Then explain why NOAA and NASA GISS seem not interested in the truth by manipulating the surface temperature records to fit failed modeling predictions.
Once these questions are answered, then there doesn’t look to be a lot of “science” left on the pro-warming side of this issue.
”There are also deniers – those who deny the fact of human-induced climate change”
Fact? Why is this word misused again and again. The only fact is that AGW is NOT a fact. It is a supposition. Therefore to ”believe” it is illogical. To deny it in the absence of any proof – logical.
I don’t deny the “fact” of human-caused climate change. What I do is deny that any evidence has been put forward demonstrating human-caused climate change. And since we have been looking for this evidence for a very long time, it is likely that CO2 effects on the Earth’s temperatures are minimal.
There’s no evidence demonstrating human-caused climate change, Kristi. You seem to think there is but I don’t know what you would be putting in that category. It can’t be much, so I’m puzzled at your certainty.
And I’ll put out the standard challenge to the alarmists: If any alarmist has any evidence of human-caused climate change please direct us to it. I don’t expect to get any useful answers. The usual reply is either no reply at all, or insults. But no evidence. Ever! Not once have any of these alarmist climate experts been able to meet this challenge. They won’t meet it this time, either. I guarantee it.
‘Science’ became political when Maurice Strong weaponized it to find solely for human-caused catastrophic change. The sun was taken out of consideration, as was water vapor! ‘Climate science’ that ignores the two main drivers can not be valid. When Strong devised the scheme, the motive was to frighten the world’s population into accepting a global tax on air. We are there.
“… P.S. Using common gauges of climate change such as temperatures, sea level rise, storm frequency and intensity, …” rah rah rah
>>
Kristi, if any of your conceited utter claptrap was true BOM would not have to constantly cool the past by corrupting temp data, en-echelon, to try and eek out a “highest evah!” record or three next Summer.

PROVIDED RECORDS

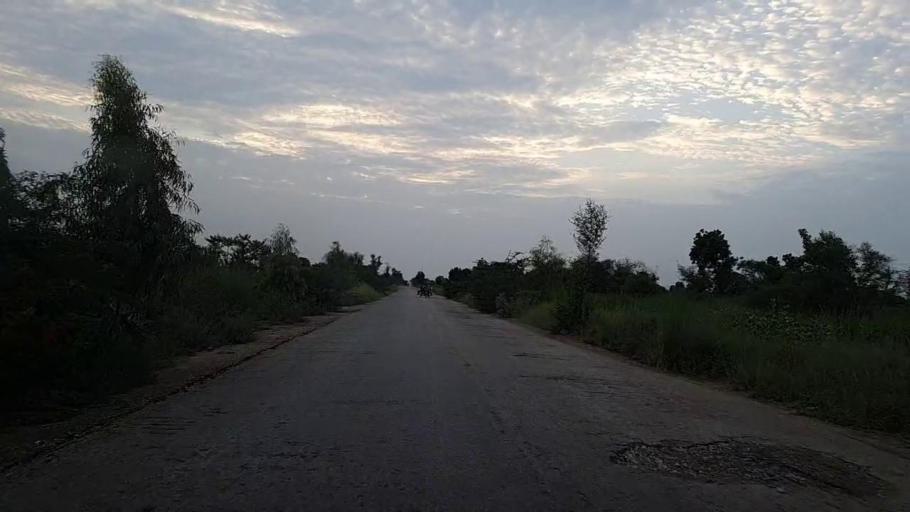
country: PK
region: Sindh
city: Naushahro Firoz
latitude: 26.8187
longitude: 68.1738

...

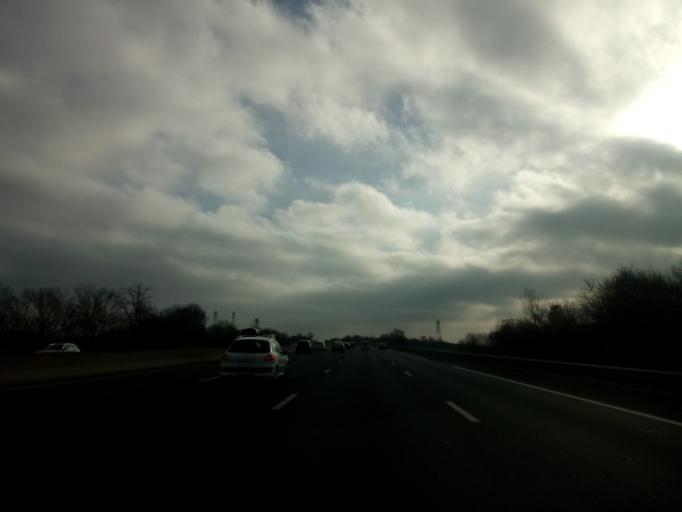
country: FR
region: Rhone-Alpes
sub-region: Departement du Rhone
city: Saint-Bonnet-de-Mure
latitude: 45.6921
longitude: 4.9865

---

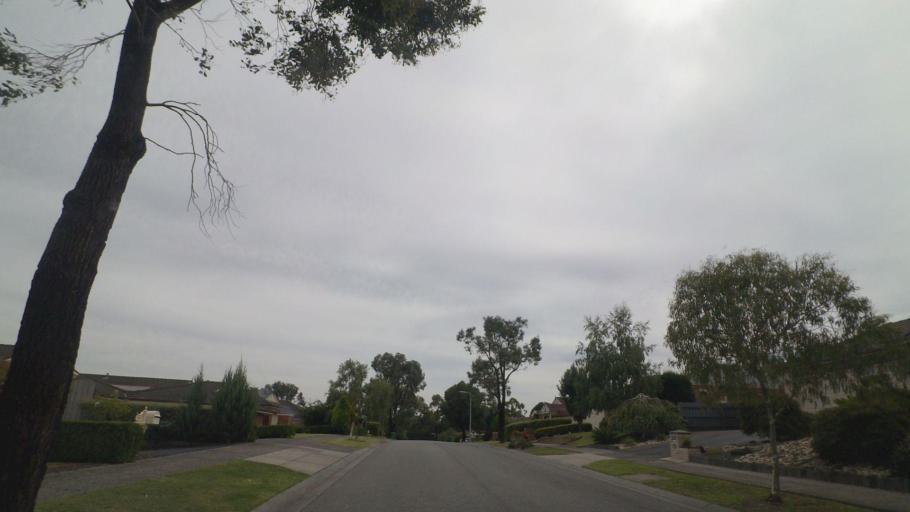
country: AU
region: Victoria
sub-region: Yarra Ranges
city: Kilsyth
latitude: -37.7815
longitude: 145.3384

REQUIRED TASK
From the climate change comments above, extract everything from "And I’ll put" down to "I guarantee it." and reproduce it word for word.

THE RESPONSE
And I’ll put out the standard challenge to the alarmists: If any alarmist has any evidence of human-caused climate change please direct us to it. I don’t expect to get any useful answers. The usual reply is either no reply at all, or insults. But no evidence. Ever! Not once have any of these alarmist climate experts been able to meet this challenge. They won’t meet it this time, either. I guarantee it.